EDITOR NOTE: Looking back, it seems as if there was never a time when the world was not standing on the precipice of multiple crises. So, what is the UN talking about, and why the dire warning or concern of the next crisis? The world is much more interconnected these days and the leveraging of risk may spread faster as a result, but part of the problem we’re facing is that through centralization, risks and crises are no longer diversified. A proverbial infection on a domestic level, rapidly spreading throughout the entire global system thanks to its interconnected networks, can no longer be isolated and cut off. The United Nations is urging global leaders to buy into its solution entailing even greater centralization aimed at helping the world achieve economic, social, and environmental sustainability. This comes off as yet another angle on parallel lines with the Word Economic Forum and the International Monetary Fund--a means for an elite few to control the way governments and their citizens should think and act to establish a global village with its own system of order. And in the meantime, it increases the world’s fragilities toward risk, crises, and potential destruction.
Former U.N. Secretary-General Ban Ki-moon has spoken of the multiple disasters the world is currently facing, which have only been accentuated by the ongoing coronavirus pandemic.
Ban, who led the U.N. from 2007-2016, called on global leaders to raise their ambition in order to avoid failures on a range of different issues, including climate change and the scarcity of water.
“There are still 2 billion people who lack safe drinking water, more than 1.5 billion people who do not have electricity and there are more than 60 million schoolchildren who do not go to school, even elementary school ... This is sad, this is really heartbreaking,” Ban told CNBC’s “Sustainable Future” in March, speaking around World Water Day.
“We are standing on the precipice of all these crises ... I hope that global leaders should have far-reaching global visions, that we are in this world together, we are all in this together, otherwise, we will all be a failure. Therefore, I’m really urging political leaders to do their best, lead by example,” he added.
Ban said the coming 10 years would be crucially important for global leaders to work on the U.N.’s Sustainable Development Goals. These are 17 targets created by the New York-based organization which are a call for action on economic, social and environmental sustainability by the year 2030.
Narrowing it down, he said that the ongoing Covid-19 crisis had further highlighted the impact of a global water shortage.
“The pandemic of course has thrown a spotlight on this issue and it has also really demonstrated that water is a connecting thread linking the myriad of impacts of our crises, whether that’s around infectious diseases or food security, the last year has seen us experience all of them,” he said.

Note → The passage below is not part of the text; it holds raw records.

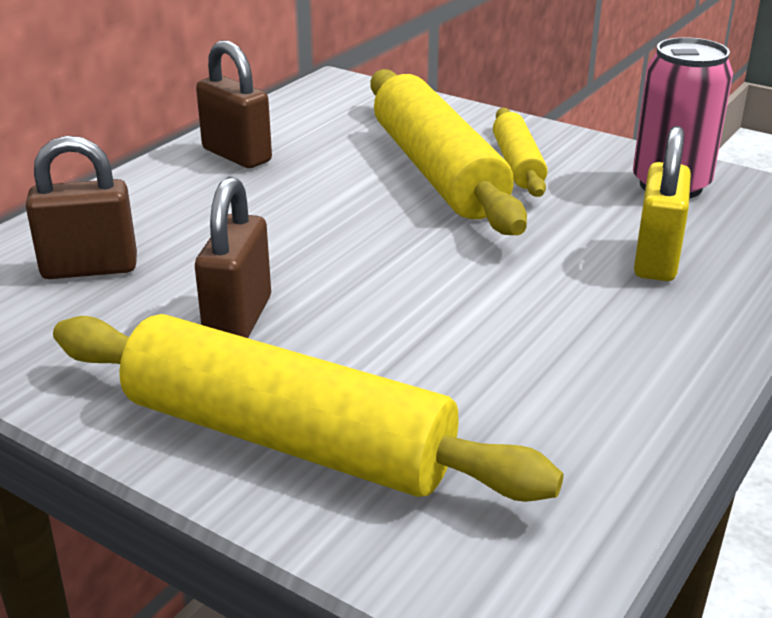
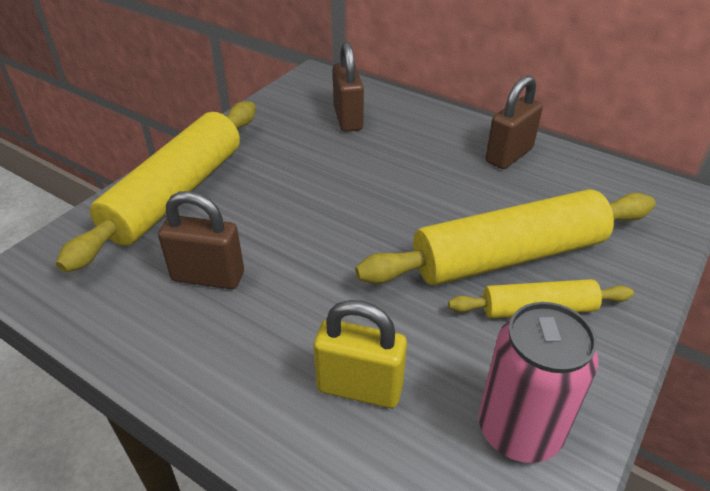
camera: 90 degrees right, 10 degrees up
(238, 319) = (289, 171): brown padlock -> brown padlock (208, 276)

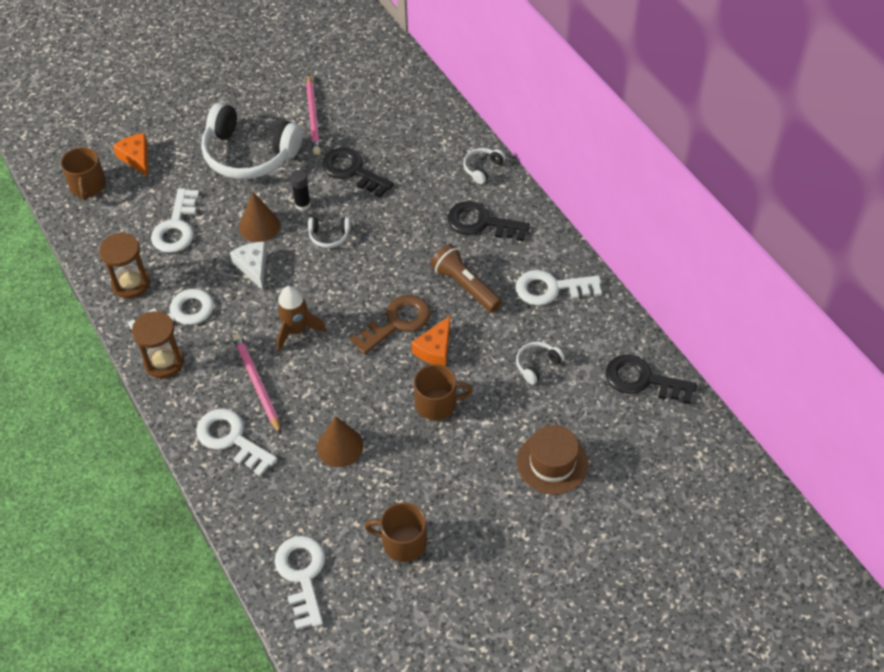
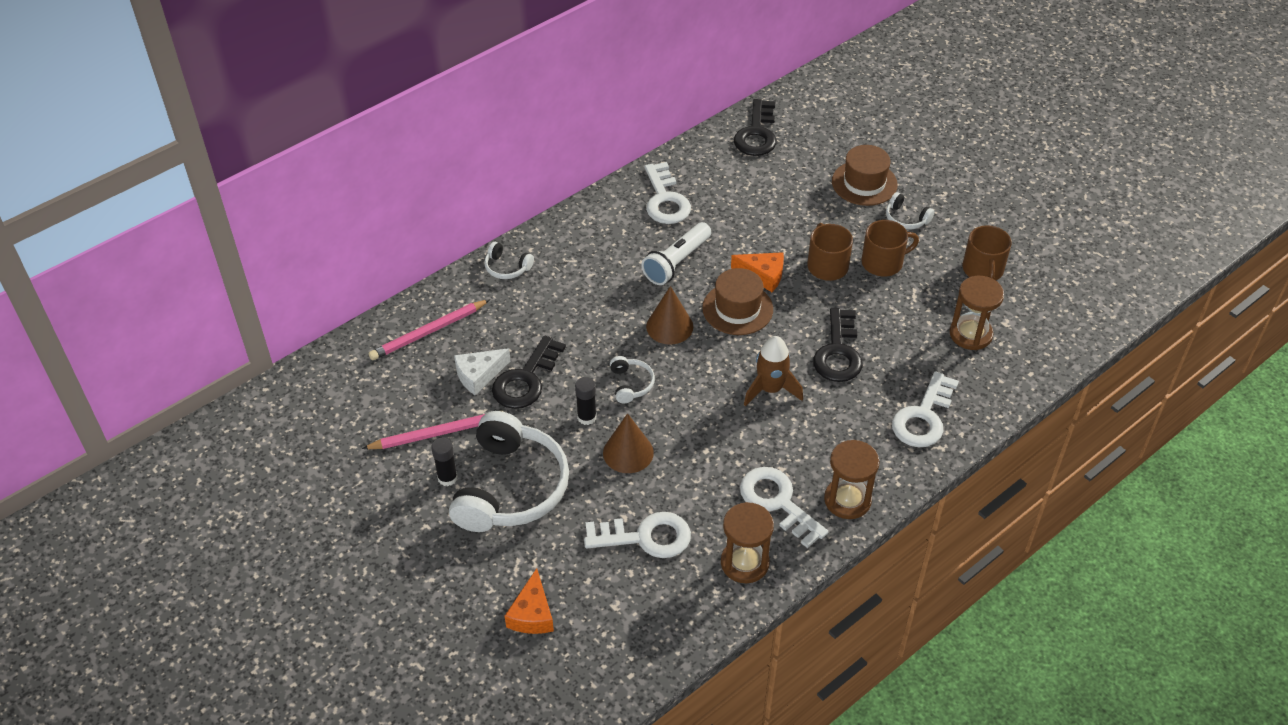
camera: 100 degrees left, 5 degrees down
(87, 186) = (592, 659): brown mug -> brown mug (883, 262)
(136, 158) = (532, 614): orange cheese -> orange cheese turned 45 degrees counterclockwise
(253, 267) = (691, 445): white cheese -> white cheese (479, 375)
(257, 384) = (849, 409): pink pencil -> pink pencil (428, 332)
(269, 120) = (447, 478): none -> black glue stick
(302, 575) = (1046, 333): white key -> none
(319, 505) = (970, 334): none -> brown hourglass
(340, 446) = (900, 329): brown cone -> brown cone (669, 326)
(397, 322) = (737, 309): brown key -> brown hat
(465, 286) = (676, 262): brown flashlight -> white flashlight
(481, 223) = (587, 260): black key -> black key (838, 352)
(537, 365) = (760, 202): white headphones -> white headphones (906, 218)

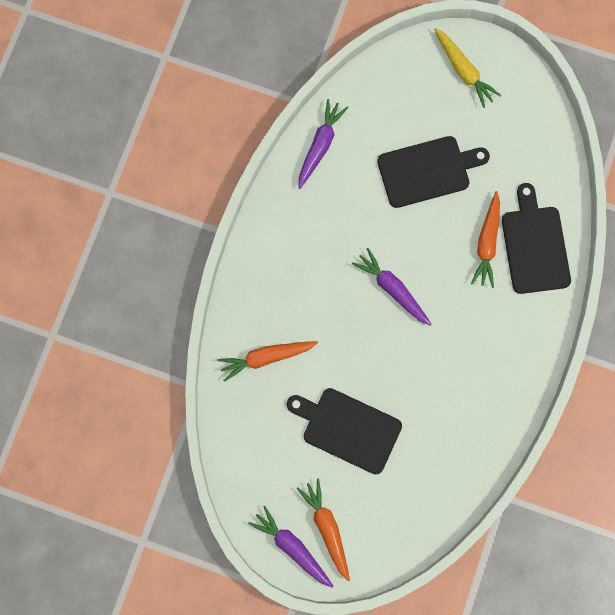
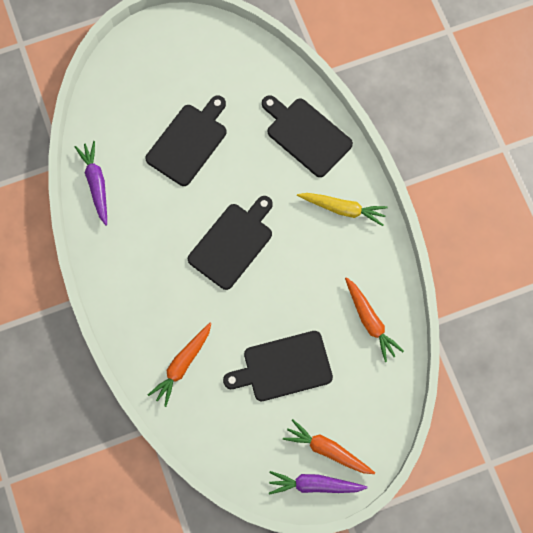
camera: 40 degrees left, 5 degrees down
(392, 289) = (233, 243): purple carrot -> black cutting board
(463, 71) = (156, 54): yellow carrot -> yellow carrot (343, 209)
(487, 243) = (272, 159): orange carrot -> orange carrot (370, 321)

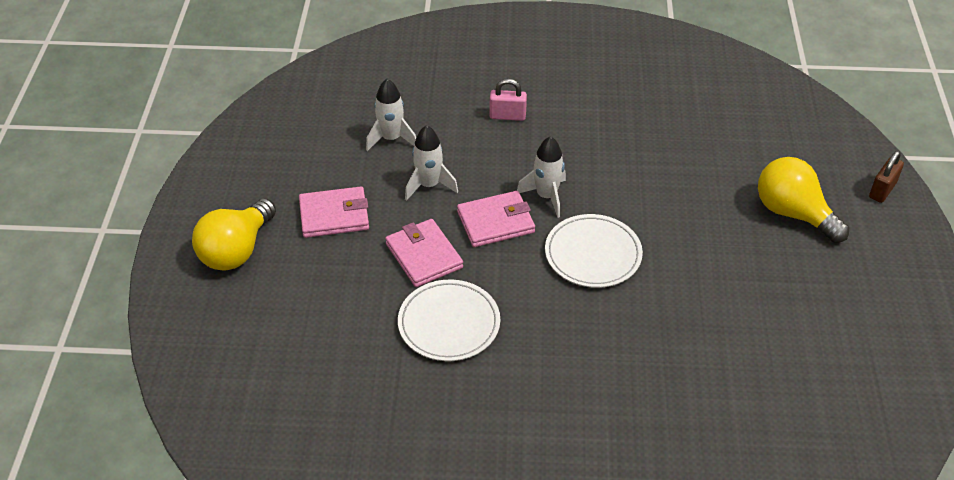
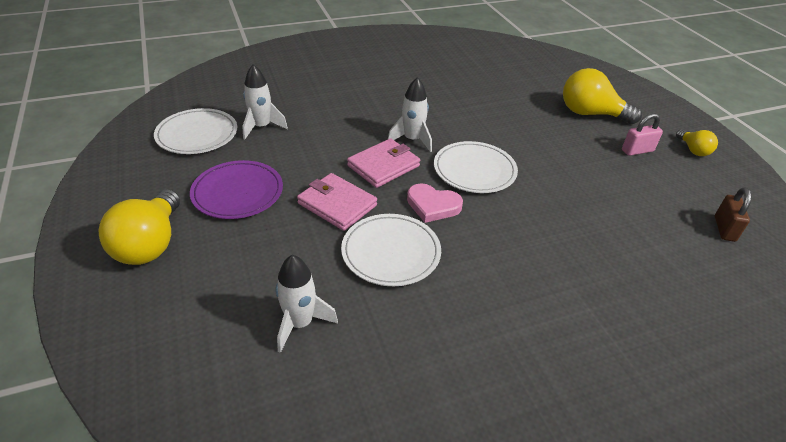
camera: 25 degrees left, 5 degrees down
(322, 132) = (197, 134): none -> white plate
(334, 215) = (237, 192): pink wallet -> purple plate
(429, 185) = (312, 152): white rocket -> white rocket (300, 323)
(507, 116) = (349, 95): pink padlock -> pink padlock (637, 150)
(520, 284) = (433, 205): none -> pink heart
(882, 190) = (632, 90): brown padlock -> brown padlock (724, 229)
(888, 299) = (693, 150): none -> yellow light bulb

“When trillions of dollars are being spent for controlling the coronavirus, I think we need to see a bigger, bigger picture, investing wisely in water, that will really help our life. That’s one of the most important urgent items of (the) Sustainable Development Goals now,” he added.
Ban was speaking alongside the CEO of the Global Center for Adaptation, Patrick Verkooijen. Ban is also the chair of the GCA, which describes itself as a “solutions broker to accelerate, innovate and scale adaptation action for a climate-resilient world.”
Verkooijen told CNBC that the pandemic had been a “wake-up call.” “We are utterly unprepared for the next crisis, the climate emergency ... 90% of all natural disasters are water related, more floods, more droughts, more storms, more fires. In the last two decades, these climate disasters have doubled. Half a million people lost their lives and over 2 trillion in economic losses,” he said.
“In 2017, three storms cost the United States economy $265 billion. Last year in 2020, one storm, over $55 billion in economic losses. I think (U.S. Special Presidential Envoy for Climate) John Kerry said it very well, we have now crossed the point that investing in prevention is much more effective than cleaning up afterwards. That’s why investing in water and climate adaptation is the way to go,” he added.
Ban, who led efforts for the signing of the Paris Agreement for Climate Change in 2015, said that action on addressing all these issues needed to be sped up.
“We have to really expedite and raise the ambition level particularly by political leaders ... People know that climate change is very important, very serious and needs urgent action,” told CNBC.
“But at the same time, we have to take care of all the food shortages and gender empowerment, water shortages, quality education, resilient cities.”